*TEXTAUSZUG*
Bundesverteidigungsminister Boris Pistorius beantwortet Fragen von Journalisten während einer Pressekonferenz in Berlin
Deutschlands Kommunikationssysteme seien "grundsätzlich sicher", betonte Bundesverteidigungsminister PistoriusBild: Maja Hitij/Getty Images

So gehen Behörden nun davon aus, dass russische Hacker in eine ungesicherte Verbindung eindringen konnten, über die sich einer der Teilnehmer aus seinem Hotelzimmer in Singapur – entgegen existierender Sicherheitsprotokolle – in die Sitzung eingewählt hatte.

Der Mann befand sich in Singapur für eine Militärmesse. Solche Veranstaltungen ziehen Besucher aus der ganzen Welt an und seien "ein gefundenes Fressen” für russische Geheimdienste, sagte Pistorius. So habe Russland in der Vergangenheit immer wieder "gezielte Abhöraktionen" in Hotels durchgeführt, in denen die Konferenzteilnehmer untergebracht waren. Dementsprechend sei der Hack des veröffentlichten Gesprächs wahrscheinlich "ein Zufallstreffer im Rahmen einer breit angelegten gestreuten Vorgehensweise” gewesen.

Vertrauliches über WebEx?

Während offizielle Seiten die Sicherheitslücke als individuellen Fehler darstellen, verlagert sich in Deutschland die Diskussion auf die Frage, ob die Militärs überhaupt WebEx hätten nutzen dürfen, um potenziell vertrauliche oder geheime Informationen zu besprechen.

"Es gibt eindeutige Auflagen: Auf WebEx dürfen keine geheimen Informationen besprochen werden”, so Cybersicherheits-Berater Atug. "Klassifizierte Informationen dürfen nur über nach Geheimschutz zugelassene Systeme kommuniziert werden."

*ZU BEARBEITENDE AUFGABEN*
A. Beantworte diese Fragen zum Textauszug über das abgehörte Gespräch:
(i) Von wo aus hatte sich der Teilnehmer mit der ungesicherten Verbindung in die Sitzung eingewählt?
(ii) Aus welchem Anlass befand sich der Mann in Singapur?
(iii) Worüber darf laut Cybersicherheits-Berater Atug auf WebEx nicht gesprochen werden?
B. Setze den Textauszug über das abgehörte Gespräch im Anschluss an seinen letzten Satz fort.

*BEREITGESTELLTE DATENSÄTZE*
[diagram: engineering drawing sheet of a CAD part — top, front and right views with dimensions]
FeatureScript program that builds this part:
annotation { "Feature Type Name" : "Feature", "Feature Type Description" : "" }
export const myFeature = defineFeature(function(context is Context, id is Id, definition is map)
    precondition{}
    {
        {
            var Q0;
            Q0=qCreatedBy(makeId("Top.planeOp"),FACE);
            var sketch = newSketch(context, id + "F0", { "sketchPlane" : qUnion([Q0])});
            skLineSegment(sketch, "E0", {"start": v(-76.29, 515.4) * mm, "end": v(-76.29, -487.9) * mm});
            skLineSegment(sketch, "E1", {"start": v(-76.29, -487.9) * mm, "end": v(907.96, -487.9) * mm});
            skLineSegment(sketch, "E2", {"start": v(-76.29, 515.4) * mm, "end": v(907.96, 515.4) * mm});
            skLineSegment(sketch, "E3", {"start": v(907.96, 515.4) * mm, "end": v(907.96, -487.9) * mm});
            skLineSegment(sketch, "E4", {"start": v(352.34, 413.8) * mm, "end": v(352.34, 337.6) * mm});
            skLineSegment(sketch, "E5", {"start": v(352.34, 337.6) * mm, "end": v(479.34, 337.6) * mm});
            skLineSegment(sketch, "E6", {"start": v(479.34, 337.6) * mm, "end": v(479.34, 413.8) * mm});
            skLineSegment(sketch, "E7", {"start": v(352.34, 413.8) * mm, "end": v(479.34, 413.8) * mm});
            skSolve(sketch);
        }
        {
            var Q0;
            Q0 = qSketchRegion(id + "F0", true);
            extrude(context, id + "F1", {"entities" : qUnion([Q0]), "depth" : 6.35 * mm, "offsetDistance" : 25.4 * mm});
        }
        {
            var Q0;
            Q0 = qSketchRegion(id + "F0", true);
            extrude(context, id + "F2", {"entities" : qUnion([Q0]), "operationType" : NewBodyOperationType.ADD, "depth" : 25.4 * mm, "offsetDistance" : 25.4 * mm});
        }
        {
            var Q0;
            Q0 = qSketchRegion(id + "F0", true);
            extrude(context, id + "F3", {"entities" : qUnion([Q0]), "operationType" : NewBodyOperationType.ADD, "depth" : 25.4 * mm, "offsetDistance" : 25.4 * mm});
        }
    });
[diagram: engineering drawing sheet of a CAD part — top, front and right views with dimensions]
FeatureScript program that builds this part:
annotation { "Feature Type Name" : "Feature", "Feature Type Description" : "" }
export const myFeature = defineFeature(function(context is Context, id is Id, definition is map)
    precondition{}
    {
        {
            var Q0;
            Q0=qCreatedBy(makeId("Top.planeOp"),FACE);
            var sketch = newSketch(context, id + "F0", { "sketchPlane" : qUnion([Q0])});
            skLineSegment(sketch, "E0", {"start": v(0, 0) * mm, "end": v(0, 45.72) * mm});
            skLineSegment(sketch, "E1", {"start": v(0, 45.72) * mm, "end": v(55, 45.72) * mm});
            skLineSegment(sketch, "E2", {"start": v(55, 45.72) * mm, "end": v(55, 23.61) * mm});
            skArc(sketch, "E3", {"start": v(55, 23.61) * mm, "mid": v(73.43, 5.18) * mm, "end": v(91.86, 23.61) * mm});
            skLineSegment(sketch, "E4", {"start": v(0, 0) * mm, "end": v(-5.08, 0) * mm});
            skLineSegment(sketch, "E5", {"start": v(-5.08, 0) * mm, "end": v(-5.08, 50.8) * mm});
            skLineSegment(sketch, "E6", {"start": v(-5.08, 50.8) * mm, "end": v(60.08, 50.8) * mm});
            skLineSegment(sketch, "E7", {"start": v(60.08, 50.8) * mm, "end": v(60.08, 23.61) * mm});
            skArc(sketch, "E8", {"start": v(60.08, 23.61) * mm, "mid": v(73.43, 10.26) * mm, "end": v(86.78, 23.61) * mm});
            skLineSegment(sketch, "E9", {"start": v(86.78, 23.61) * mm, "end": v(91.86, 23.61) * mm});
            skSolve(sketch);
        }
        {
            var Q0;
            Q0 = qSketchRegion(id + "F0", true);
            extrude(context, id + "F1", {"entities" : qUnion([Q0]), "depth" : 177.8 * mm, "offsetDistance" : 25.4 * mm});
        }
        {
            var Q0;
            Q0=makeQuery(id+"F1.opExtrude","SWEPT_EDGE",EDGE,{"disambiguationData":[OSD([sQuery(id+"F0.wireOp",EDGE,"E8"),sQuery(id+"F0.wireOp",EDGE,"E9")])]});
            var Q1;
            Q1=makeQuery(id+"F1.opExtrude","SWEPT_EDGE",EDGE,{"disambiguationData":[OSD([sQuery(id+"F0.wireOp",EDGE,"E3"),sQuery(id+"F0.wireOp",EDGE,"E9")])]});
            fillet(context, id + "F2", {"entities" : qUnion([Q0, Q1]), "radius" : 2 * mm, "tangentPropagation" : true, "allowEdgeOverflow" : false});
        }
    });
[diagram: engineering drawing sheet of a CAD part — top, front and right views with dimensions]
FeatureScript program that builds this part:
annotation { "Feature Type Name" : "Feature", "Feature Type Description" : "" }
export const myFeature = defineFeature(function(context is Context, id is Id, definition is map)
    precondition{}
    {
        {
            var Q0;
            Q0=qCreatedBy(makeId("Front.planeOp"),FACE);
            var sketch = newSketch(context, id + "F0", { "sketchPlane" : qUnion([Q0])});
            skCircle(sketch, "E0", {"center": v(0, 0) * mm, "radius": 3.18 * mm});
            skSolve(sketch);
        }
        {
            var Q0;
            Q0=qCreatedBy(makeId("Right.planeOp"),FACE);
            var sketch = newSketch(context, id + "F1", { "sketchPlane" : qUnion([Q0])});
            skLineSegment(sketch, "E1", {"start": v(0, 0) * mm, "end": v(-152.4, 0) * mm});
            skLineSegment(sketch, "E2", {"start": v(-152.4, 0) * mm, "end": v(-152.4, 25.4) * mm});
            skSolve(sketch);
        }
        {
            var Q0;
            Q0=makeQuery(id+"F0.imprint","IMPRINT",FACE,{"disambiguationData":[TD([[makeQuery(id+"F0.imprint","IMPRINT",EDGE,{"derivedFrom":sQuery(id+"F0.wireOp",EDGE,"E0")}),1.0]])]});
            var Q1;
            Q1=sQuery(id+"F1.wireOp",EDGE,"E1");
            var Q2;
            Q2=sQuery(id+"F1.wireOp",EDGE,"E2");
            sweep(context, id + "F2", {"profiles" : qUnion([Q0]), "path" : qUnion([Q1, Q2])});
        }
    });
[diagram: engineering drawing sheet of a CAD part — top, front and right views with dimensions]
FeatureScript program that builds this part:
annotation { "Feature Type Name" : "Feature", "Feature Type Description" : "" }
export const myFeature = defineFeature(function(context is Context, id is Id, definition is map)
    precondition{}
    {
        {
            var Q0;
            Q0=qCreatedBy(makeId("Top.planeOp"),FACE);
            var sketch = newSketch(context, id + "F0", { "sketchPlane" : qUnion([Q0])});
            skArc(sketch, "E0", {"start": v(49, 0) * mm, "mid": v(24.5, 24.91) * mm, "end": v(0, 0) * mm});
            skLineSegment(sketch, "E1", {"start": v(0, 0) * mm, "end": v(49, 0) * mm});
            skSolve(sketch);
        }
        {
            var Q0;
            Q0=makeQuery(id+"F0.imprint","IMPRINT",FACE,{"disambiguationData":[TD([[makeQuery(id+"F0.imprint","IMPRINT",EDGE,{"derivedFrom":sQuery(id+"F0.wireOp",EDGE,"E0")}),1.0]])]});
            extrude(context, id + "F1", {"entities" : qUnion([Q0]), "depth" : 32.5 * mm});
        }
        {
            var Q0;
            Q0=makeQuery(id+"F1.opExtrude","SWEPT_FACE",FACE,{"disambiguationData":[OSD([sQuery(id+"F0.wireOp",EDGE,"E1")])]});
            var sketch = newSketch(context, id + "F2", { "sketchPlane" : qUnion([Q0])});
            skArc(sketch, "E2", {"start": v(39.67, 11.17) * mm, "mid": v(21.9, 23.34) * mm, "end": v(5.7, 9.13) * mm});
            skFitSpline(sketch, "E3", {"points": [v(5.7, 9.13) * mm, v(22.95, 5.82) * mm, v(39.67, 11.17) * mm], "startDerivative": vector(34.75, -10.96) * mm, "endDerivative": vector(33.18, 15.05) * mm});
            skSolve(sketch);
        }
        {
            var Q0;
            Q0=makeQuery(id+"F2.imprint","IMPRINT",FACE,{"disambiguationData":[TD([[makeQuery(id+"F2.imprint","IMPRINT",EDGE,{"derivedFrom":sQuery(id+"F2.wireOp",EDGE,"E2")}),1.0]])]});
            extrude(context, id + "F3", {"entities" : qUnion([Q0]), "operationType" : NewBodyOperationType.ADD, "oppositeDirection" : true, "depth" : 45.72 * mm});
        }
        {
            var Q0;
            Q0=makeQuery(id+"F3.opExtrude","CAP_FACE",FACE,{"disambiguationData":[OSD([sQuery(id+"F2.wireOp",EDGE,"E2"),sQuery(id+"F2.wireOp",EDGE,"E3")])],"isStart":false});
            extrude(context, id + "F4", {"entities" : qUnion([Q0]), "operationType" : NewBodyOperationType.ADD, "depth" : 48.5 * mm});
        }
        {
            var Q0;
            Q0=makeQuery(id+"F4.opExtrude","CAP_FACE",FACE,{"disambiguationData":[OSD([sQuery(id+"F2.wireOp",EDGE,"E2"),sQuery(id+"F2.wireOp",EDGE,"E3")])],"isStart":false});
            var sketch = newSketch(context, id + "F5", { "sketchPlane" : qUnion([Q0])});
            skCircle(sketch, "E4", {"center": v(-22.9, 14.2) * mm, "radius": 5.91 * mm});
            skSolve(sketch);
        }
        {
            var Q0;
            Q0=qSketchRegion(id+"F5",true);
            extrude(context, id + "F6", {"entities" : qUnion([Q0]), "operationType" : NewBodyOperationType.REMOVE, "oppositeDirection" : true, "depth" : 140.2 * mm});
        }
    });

*LÖSUNGEN DER AUFGABEN*
A.
(i) Aus seinem Hotelzimmer in Singapur.
(ii) Wegen einer Militärmesse.
(iii) Über geheime Informationen.

B.
Thorsten Frei (CDU): Im Krieg muss man mit allem rechnen

Bei der Kommunikation vertraulicher Informationen verwendet die Bundeswehr vier Geheimhaltungsgrade. Informationen der niedrigsten Stufe – sogenannte "Verschlusssachen", die "nur für den Dienstgebrauch" gedacht sind – dürfen über bestimmte verschlüsselte WebEx-Anrufe besprochen werden. 

In anderen Fällen müssen die Gespräche jedoch mit spezieller, zertifizierter Hard- und Software geführt werden, oft in einer abhörsicheren Umgebung. In der Praxis bedeutet dies, dass Militärs und Regierungsvertreter dafür im Ausland oft eigens in eine Botschaft gehen müssen. 

Bislang ist unklar, ob die Offiziere in ihrem Gespräch tatsächlich vertrauliche oder gar geheime Informationen besprochen haben. Interne Untersuchungen laufen. Bundesverteidigungsminister Pistorius wollte die Frage auf DW-Anfrage mit Verweis auf die laufenden Ermittlungen nicht weiter kommentieren.

"Denkbar schlechte Vorbilder"

Gleichzeitig mehren sich kritische Stimmen, die in dem Vorfall ein Indiz für ein allgemeines, mangelndes Bewusstsein für Cyber-Sicherheitsrisiken sehen.

Während des 38-minütigen schien keiner der hochrangingen Militärs "ein Störgefühl zu haben, keiner thematisierte während des gesamten Austausches diese Risiken oder schlug Alternativen vor", sagte Anke Domscheit-Berg, die für die Oppositionspartei Die Linke im Bundestag sitzt, der DW. "Sie fühlten sich offenbar sicher, obwohl sie gemeinsam unter hochriskanten Rahmenbedingungen kommunizierten."

Anke Domscheit-Berg während einer TV-Debatte in einem DW-Studio
Der Abhörfall sollte ein "Weckruf" sein, warnt Oppositionspolitikerin Domscheit-BergBild: Jan Röhl/DW

Der Vorfall zeige auch, dass ein solches mangelndes Bewusstsein bis in die höchsten Ebenen der Bundeswehr reiche: "Sie sind damit auch denkbar schlechte Vorbilder für den gesamten Verteidigungsbereich."

Was sind die Konsequenzen?

Sollten die Ermittlungen ergeben, dass tatsächlich gegen Auflagen verstoßen wurde und vertrauliche oder gar geheime Informationen über WebEx besprochen wurden, könnten Disziplinarverfahren gegen die beteiligten Teilnehmer eingeleitet werden. 

Die Konsequenzen aus der Affäre sollten jedoch über Einzelpersonen hinausgehen, argumentieren Kritiker.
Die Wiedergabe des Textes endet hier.